*GOAL OF THE EXERCISE*:
Write out the data exactly as given, dropping every picture.

++++++

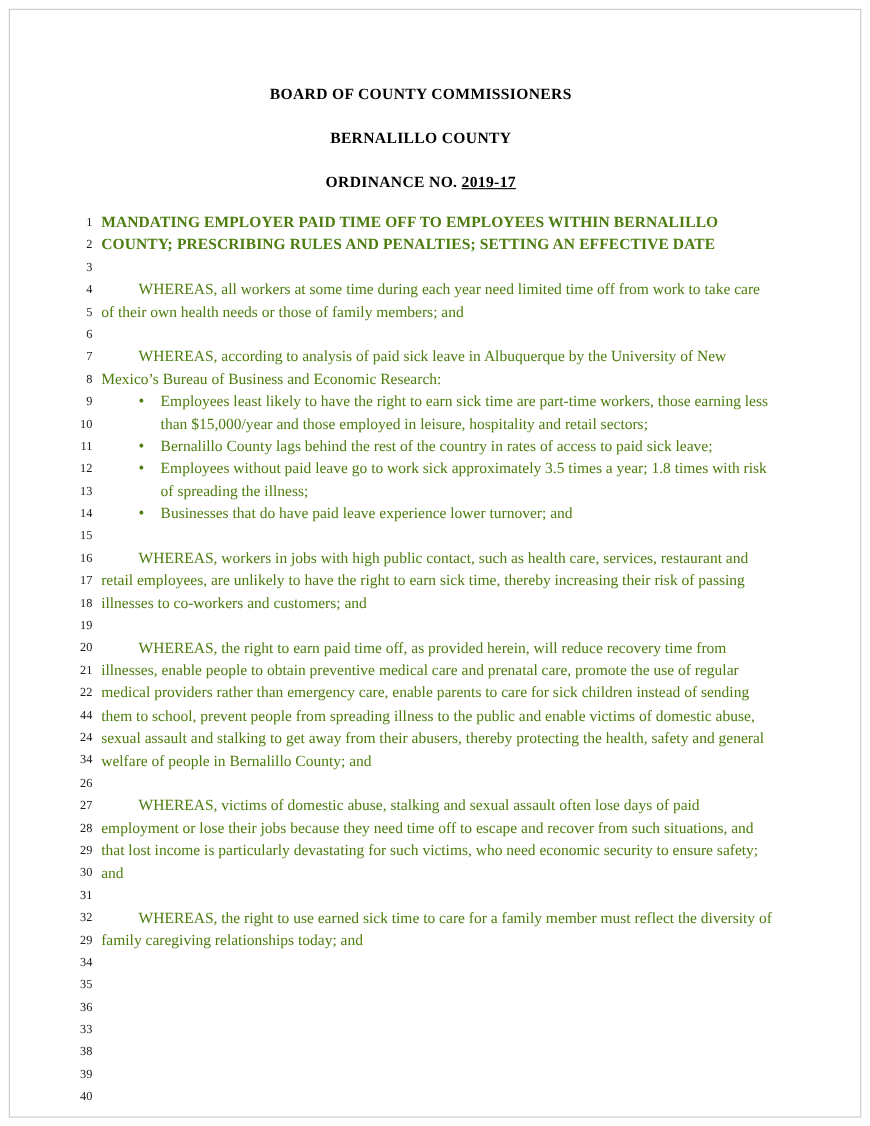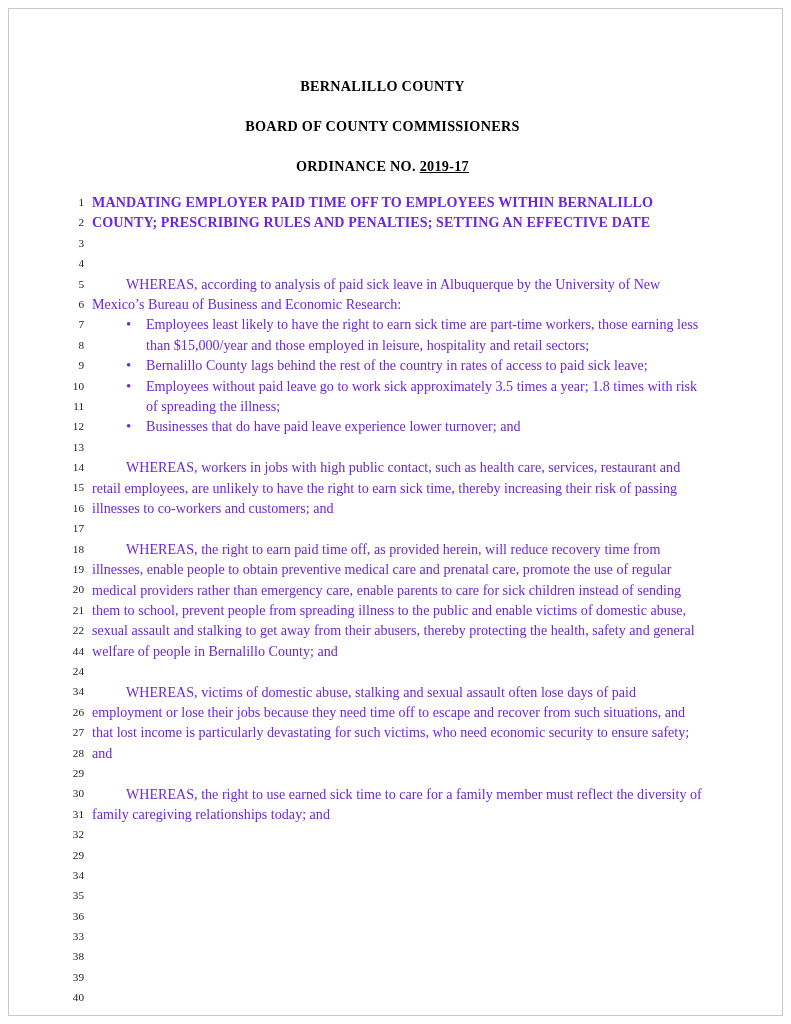--- a/index.html
+++ b/index.html
@@ -116,8 +116,8 @@
   <div class="content">
 
     <div class="heading-block">
+      <div class="heading-line">BOARD OF COUNTY COMMISSIONERS</div>
       <div class="heading-line">BERNALILLO COUNTY</div>
-      <div class="heading-line">BOARD OF COUNTY COMMISSIONERS</div>
       <div class="heading-line">
         <span>ORDINANCE NO.</span>
         <span class="ord-num">2019-17</span>

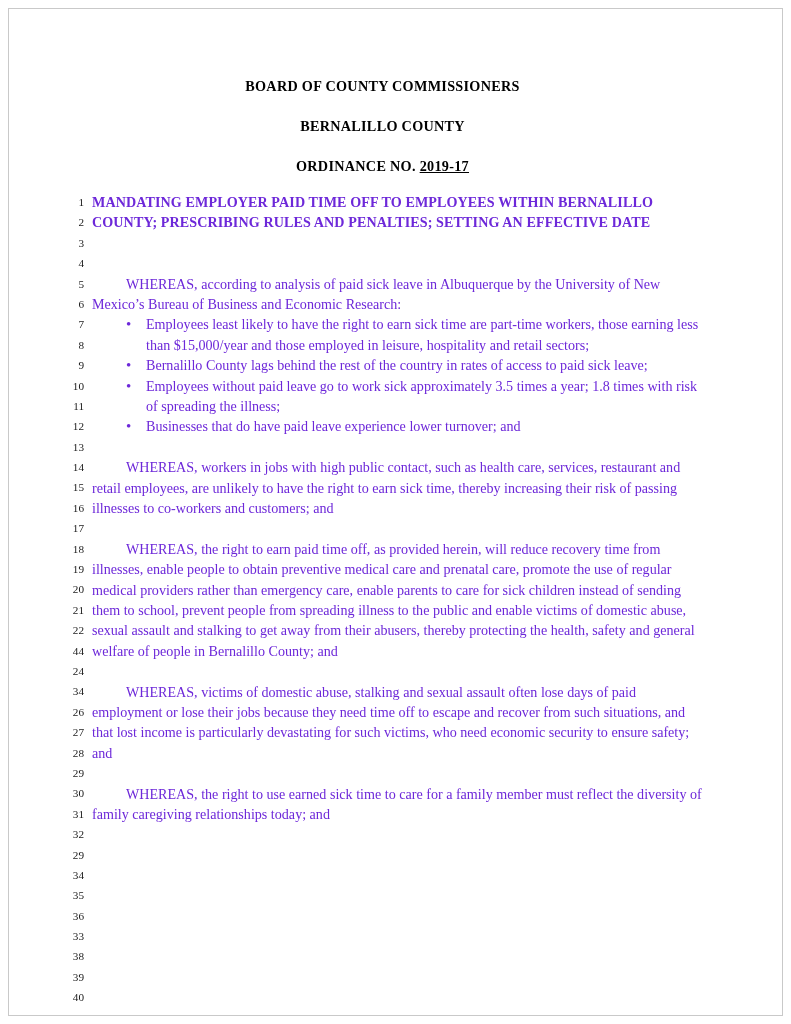--- a/index.html
+++ b/index.html
@@ -74,7 +74,7 @@
     margin-left: 30px;
     font-size: 14.1px;
     line-height: 20.4px;
-    color: #6d28d9;
+    color: #4d7c0f;
     text-align: left;
   }
   .para {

++++++

*RESPONSE BELOW*:
--- a/index.html
+++ b/index.html
@@ -116,8 +116,8 @@
   <div class="content">
 
     <div class="heading-block">
+      <div class="heading-line">BOARD OF COUNTY COMMISSIONERS</div>
       <div class="heading-line">BERNALILLO COUNTY</div>
-      <div class="heading-line">BOARD OF COUNTY COMMISSIONERS</div>
       <div class="heading-line">
         <span>ORDINANCE NO.</span>
         <span class="ord-num">2019-17</span>

--- a/index.html
+++ b/index.html
@@ -74,7 +74,7 @@
     margin-left: 30px;
     font-size: 14.1px;
     line-height: 20.4px;
-    color: #6d28d9;
+    color: #4d7c0f;
     text-align: left;
   }
   .para {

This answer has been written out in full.